(INPUT begins)

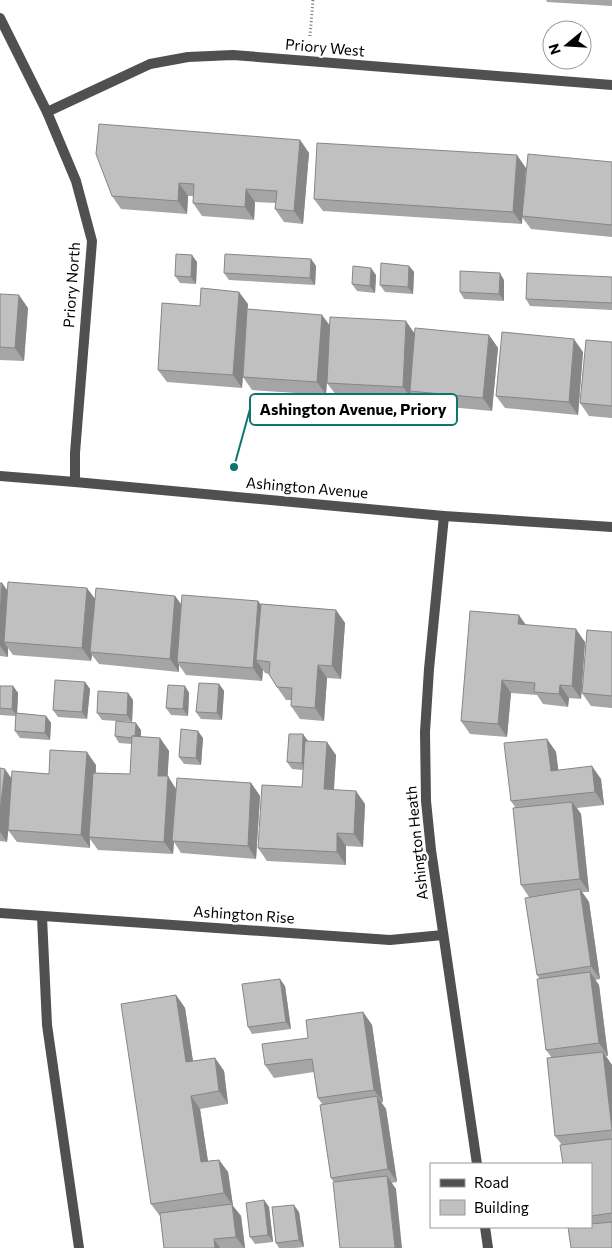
<svg xmlns="http://www.w3.org/2000/svg" width="612" height="1248" font-family="Commissioner,sans-serif">
<style>
.lines{fill:none;stroke-linecap:round;stroke-linejoin:round}
.path{stroke:#727272;stroke-width:3;stroke-dasharray:1 2.5;stroke-linecap:butt}
.street{stroke:#505050;stroke-width:10}
.wall{fill:#a5a5a5}
.shaded-wall{fill:#868686}
.building{fill:#c0c0c0;stroke:#868686}
.labels{text-anchor:middle;stroke-width:4.5;stroke-linejoin:round;paint-order:stroke}
.street-label{font-size:15px;fill:#000;stroke:#fff}
.leader{fill:none;stroke:#0f766e;stroke-width:2}
.callout-dot{fill:#0f766e;stroke:#fff;stroke-width:2}
.callout{fill:#fff;stroke:#0f766e;stroke-width:2}
.callout-label{font-size:16px;text-anchor:middle;font-weight:bold;fill:#000}
</style>
<rect width="100%" height="100%" fill="#fff"/>
<g class="lines">
<path class="path" d="M310 36 313 0"/>
<g class="street">
<path d="M0 18 47 112 76 181 92 241 75 453V482"/>
<path d="M47 112 150 64 188 57 233 55 612 85"/>
<path d="M0 476 75 482 444 516 612 527"/>
<path d="M444 516 429 669 425 732 426 801 431 850 477 1164"/>
<path d="M0 913 390 940 443 935"/>
<path d="M42 917 47 1025 79 1248"/>
<path d="M485 1227 488 1248"/>
</g>
</g>
<g class="wall">
<path d="M546 0H612V6L547 2Z"/>
<path d="M300 140 309 153 303 224 284 222 275 209 276 203 255 202 254 220 202 216 193 203V196H188L187 214 121 209 112 196Z"/>
<path d="M612 162V237L531 229 522 217V224L323 211 314 199 526 168 523 205Z"/>
<path d="M311 259 316 266 315 285 229 280 224 273Z"/>
<path d="M197 262 196 284 180 283 175 276Z"/>
<path d="M409 266 414 272 413 294 385 292 380 285Z"/>
<path d="M376 275 375 293 357 291 352 284Z"/>
<path d="M612 277V310L530 306 526 299Z"/>
<path d="M504 280V301L464 299 460 292Z"/>
<path d="M0 294 28 308 24 361 0 360Z"/>
<path d="M248 304 247 309 330 326 415 333 489 335 498 348 492 411 418 404 412 395V399L336 395 327 383V379L326 395 252 390 243 377 247 315 242 388 167 382 158 370 200 306Z"/>
<path d="M612 342V418L589 416 580 403Z"/>
<path d="M583 352 578 415 505 408 496 396Z"/>
<path d="M0 583H2L7 590 95 599 175 596 182 605 258 601 261 604 336 610 345 623 341 679 327 678 324 721 300 719 291 706V700H286L277 687 269 674 265 673 263 670 262 681 186 675 179 665V672L99 664 92 655 91 661 13 655 8 648V657L0 656Z"/>
<path d="M526 625 585 642 581 699 569 698 568 707 543 704 537 695 511 693 507 737 470 734 461 721Z"/>
<path d="M612 632V708L591 706 582 693Z"/>
<path d="M85 682 90 689 87 719 58 717 53 710Z"/>
<path d="M219 684 224 691 222 720 201 719 196 712Z"/>
<path d="M0 686H13L18 693 17 713 46 716 51 723 50 740 20 738 15 731 16 716 0 715Z"/>
<path d="M185 686 189 693 188 716 171 715 166 708Z"/>
<path d="M128 693 133 700 132 722 102 720 97 713Z"/>
<path d="M141 730V737L160 738 169 751 167 776 176 789 251 783 260 796 256 859 181 853 174 842 173 854 98 850 90 839V848L17 842 8 830 7 842 0 841V768L12 779 49 774 96 765V773L130 774 132 744 119 743 115 736Z"/>
<path d="M203 738 201 765 184 764 179 757Z"/>
<path d="M547 739 556 752 558 770 601 779 604 805 577 808 581 814 589 892H582L589 902 600 979 595 980 599 985 608 1056H606L612 1065V1248L591 1227V1164L562 1145 555 1136 552 1058 546 1050 540 979 537 975 529 897 521 885 515 807 511 801Z"/>
<path d="M308 741 336 755 334 790 365 804 363 847 346 846V865L267 861 258 848 302 787 303 770 292 769 287 762Z"/>
<path d="M285 986 291 1029 252 1034 248 1027Z"/>
<path d="M176 995 185 1008 193 1061 215 1058 224 1071 228 1104 200 1109 208 1161 219 1160 228 1172 233 1206 241 1216 245 1248H164L160 1216 151 1204Z"/>
<path d="M363 1012 372 1025 383 1102 381 1103 386 1109 397 1182 391 1183 396 1189 334 1182 331 1178 322 1104 318 1098 314 1072 274 1078 265 1065 308 1038Z"/>
<path d="M264 1200 269 1207 273 1242 255 1244 250 1237Z"/>
<path d="M299 1212 304 1247 295 1248H279L276 1243Z"/>
</g>
<g class="shaded-wall">
<path d="M300 140 309 153 303 224 294 211Z"/>
<path d="M517 155 526 168 522 224 513 212Z"/>
<path d="M179 183 188 196 187 214 178 201Z"/>
<path d="M246 189 255 202 254 220 245 207Z"/>
<path d="M192 255 197 262 196 284 191 277Z"/>
<path d="M311 259 316 266 315 285 310 278Z"/>
<path d="M409 266 414 272 413 294 408 287Z"/>
<path d="M371 268 376 275 375 293 370 286Z"/>
<path d="M500 273 504 280V301L499 294Z"/>
<path d="M239 292 248 304 242 388 233 375Z"/>
<path d="M19 295 28 308 24 361 15 348Z"/>
<path d="M322 315 331 327 326 395 317 382Z"/>
<path d="M406 321 415 334 410 391 412 395V399L403 387Z"/>
<path d="M489 335 498 348 492 411 483 398Z"/>
<path d="M574 339 583 352 578 415 569 402Z"/>
<path d="M2 583 11 596 4 642 8 648V657L0 646V617Z"/>
<path d="M87 588 96 600 90 652 92 655 91 661 82 648Z"/>
<path d="M175 596 184 609 177 662 179 665V672L170 659Z"/>
<path d="M258 601 267 614 256 660 263 670 262 681 253 668Z"/>
<path d="M336 610 345 623 341 679 332 666Z"/>
<path d="M519 615 528 628 518 624Z"/>
<path d="M576 629 585 642 581 699 572 686Z"/>
<path d="M318 665 327 678 324 721 315 708Z"/>
<path d="M502 680 511 693 507 737 498 724Z"/>
<path d="M85 682 90 689 87 719 82 712Z"/>
<path d="M219 684 224 691 222 720 217 713Z"/>
<path d="M560 685 569 698 568 707 559 694Z"/>
<path d="M13 686 18 693 17 716 12 709Z"/>
<path d="M185 686 189 693 188 716 183 709Z"/>
<path d="M128 693 133 700 132 722 127 715Z"/>
<path d="M46 716 51 723 50 740 45 733Z"/>
<path d="M136 723 141 730 140 745 135 738Z"/>
<path d="M198 731 203 738 201 765 196 758Z"/>
<path d="M303 734 308 741 306 770 302 763Z"/>
<path d="M160 738 169 751 167 789 158 776Z"/>
<path d="M547 739 556 752 560 783 551 771Z"/>
<path d="M327 742 336 755 333 802 324 789Z"/>
<path d="M87 752 96 765 91 838 89 837 90 839V848L81 835Z"/>
<path d="M592 766 601 779 604 805 595 792Z"/>
<path d="M5 769 14 782 7 842 0 832V811Z"/>
<path d="M168 776 176 789 172 841 174 842 173 854 164 842Z"/>
<path d="M251 783 260 796 256 859 248 846Z"/>
<path d="M356 791 365 804 363 847 354 834Z"/>
<path d="M572 802 581 814 589 892 580 879Z"/>
<path d="M337 833 346 846V865L337 852Z"/>
<path d="M580 889 589 902 600 979 591 966Z"/>
<path d="M590 972 599 985 608 1056 599 1043Z"/>
<path d="M280 979 285 986 291 1029 286 1022Z"/>
<path d="M176 995 185 1008 195 1075 186 1062Z"/>
<path d="M363 1012 372 1025 383 1102 374 1090Z"/>
<path d="M603 1052 612 1065V1129Z"/>
<path d="M215 1058 224 1071 228 1104 219 1091Z"/>
<path d="M191 1096 200 1109 210 1175 201 1162Z"/>
<path d="M377 1096 386 1109 397 1182 388 1169Z"/>
<path d="M219 1160 228 1172 233 1206 241 1216 245 1248H244L236 1237 232 1204 224 1193Z"/>
<path d="M387 1176 396 1189 402 1248H395Z"/>
<path d="M264 1200 269 1207 273 1242 268 1235Z"/>
<path d="M294 1205 299 1212 304 1247 299 1240Z"/>
<path d="M214 1239 220 1248H215Z"/>
</g>
<g class="building">
<path d="M99 124 300 140 294 211 275 209 277 191 246 189 245 207 193 203 194 184 179 183 178 201 112 196 96 154Z"/>
<path d="M317 143 517 155 513 212 314 199Z"/>
<path d="M528 154 612 162V225L522 216Z"/>
<path d="M176 254 192 255 191 277 175 276Z"/>
<path d="M225 254 311 259 310 278 224 273Z"/>
<path d="M381 263 409 266 408 287 380 285Z"/>
<path d="M353 266 371 268 370 286 352 284Z"/>
<path d="M460 271 500 273 499 294 460 292Z"/>
<path d="M527 273 612 277V303L526 299Z"/>
<path d="M201 288 239 292 233 375 158 370 162 303 200 306Z"/>
<path d="M0 294 19 295 15 348 0 347Z"/>
<path d="M247 309 322 315 317 382 243 377Z"/>
<path d="M330 317 406 321 403 387 327 383Z"/>
<path d="M415 328 489 335 483 398 410 391Z"/>
<path d="M502 332 574 339 569 402 496 396Z"/>
<path d="M586 340 612 342V406L580 403Z"/>
<path d="M8 582 87 588 82 648 4 642Z"/>
<path d="M0 583H2L0 617Z"/>
<path d="M96 588 175 596 170 659 90 652Z"/>
<path d="M182 595 258 601 253 668 177 662Z"/>
<path d="M261 604 336 610 332 666 318 665 315 708 291 706 292 688 277 687 269 674 270 662 256 660Z"/>
<path d="M470 611 519 615 518 624 576 629 572 686 560 685 559 694 534 692 535 683 502 680 498 724 461 721Z"/>
<path d="M587 630 612 632V696L582 693Z"/>
<path d="M55 680 85 682 82 712 53 710Z"/>
<path d="M199 683 219 684 217 713 196 712Z"/>
<path d="M168 685 185 686 183 709 166 708Z"/>
<path d="M0 686H13L12 709 0 708Z"/>
<path d="M98 691 128 693 127 715 97 713Z"/>
<path d="M16 713 46 716 45 733 15 731Z"/>
<path d="M116 721 136 723 135 736H132V738L115 736Z"/>
<path d="M181 729 198 731 196 758 179 757Z"/>
<path d="M289 734H303L302 763 287 762Z"/>
<path d="M132 736 160 738 158 776H168L164 842 89 837 93 773 130 774Z"/>
<path d="M547 739 551 771 592 766 595 792 511 801 504 743Z"/>
<path d="M305 741 327 742 324 789 356 791 354 834 337 833V852L258 848 262 785 302 787Z"/>
<path d="M50 750 87 752 81 835 8 830 12 771 49 774Z"/>
<path d="M0 768 5 769 0 811Z"/>
<path d="M177 778 251 783 248 846 172 841Z"/>
<path d="M572 802 580 879 521 885 513 808Z"/>
<path d="M580 889 591 966 537 975 525 898Z"/>
<path d="M590 972 599 1043 546 1050 537 979Z"/>
<path d="M280 979 286 1022 248 1027 242 984Z"/>
<path d="M176 995 186 1062 215 1058 219 1091 191 1096 201 1162 219 1160 224 1193 151 1204 121 1004Z"/>
<path d="M363 1012 374 1090 318 1098 312 1059 265 1065 262 1044 308 1038 306 1020Z"/>
<path d="M603 1052 612 1130 555 1136 547 1058Z"/>
<path d="M377 1096 388 1169 331 1178 320 1105Z"/>
<path d="M612 1139V1213L591 1216V1164H563L560 1145Z"/>
<path d="M387 1176 395 1248H340L333 1182Z"/>
<path d="M264 1200 268 1235 250 1237 246 1203Z"/>
<path d="M232 1204 236 1237 214 1239 215 1248H164L160 1213Z"/>
<path d="M294 1205 299 1240 276 1243 272 1207Z"/>
<path d="M612 1222V1248H571L568 1227H591V1224Z"/>
</g>
<g class="labels">
<g class="street-label">
<text transform="translate(325 48) rotate(5)" y="5">Priory West</text>
<text transform="translate(72 285) rotate(-86)" y="5">Priory North</text>
<text transform="translate(307 488) rotate(5)" y="5">Ashington Avenue</text>
<text transform="translate(417 843) rotate(-96)" y="5">Ashington Heath</text>
<text transform="translate(244 915) rotate(4)" y="5">Ashington Rise</text>
</g>
</g>
<path class="leader" d="M234 467L250 409"/>
<circle class="callout-dot" cx="234" cy="467" r="5"/>
<rect class="callout" x="250" y="394" width="207" height="31" rx="5"/>
<g class="callout-label">
<text x="353" y="415">Ashington Avenue, Priory</text>
</g>
<rect x="430" y="1163" width="162" height="65" fill="#ffffff" stroke="#999999"/>
<rect x="440" y="1179" width="25" height="8" fill="#505050" stroke="#999999"/>
<text x="474" y="1188" font-size="15" fill="#000000">Road</text>
<rect x="440" y="1200" width="25" height="15" fill="#c0c0c0" stroke="#999999"/>
<text x="474" y="1213" font-size="15" fill="#000000">Building</text>
<g transform="translate(567 45) rotate(252)"><circle r="24" fill="#ffffff" stroke="#999999"/>
<path d="M0-4L9 19L0 12L-9 19Z" fill="#000000"/>
<text y="-8" font-size="14" font-weight="bold" text-anchor="middle" fill="#000000">N</text>
</g>
</svg>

(INPUT ends)

**EXERCISE:**
Show the lines from the data above that contain the string "weight".

**TASK RESPONSE:**
.callout-label{font-size:16px;text-anchor:middle;font-weight:bold;fill:#000}
<text y="-8" font-size="14" font-weight="bold" text-anchor="middle" fill="#000000">N</text>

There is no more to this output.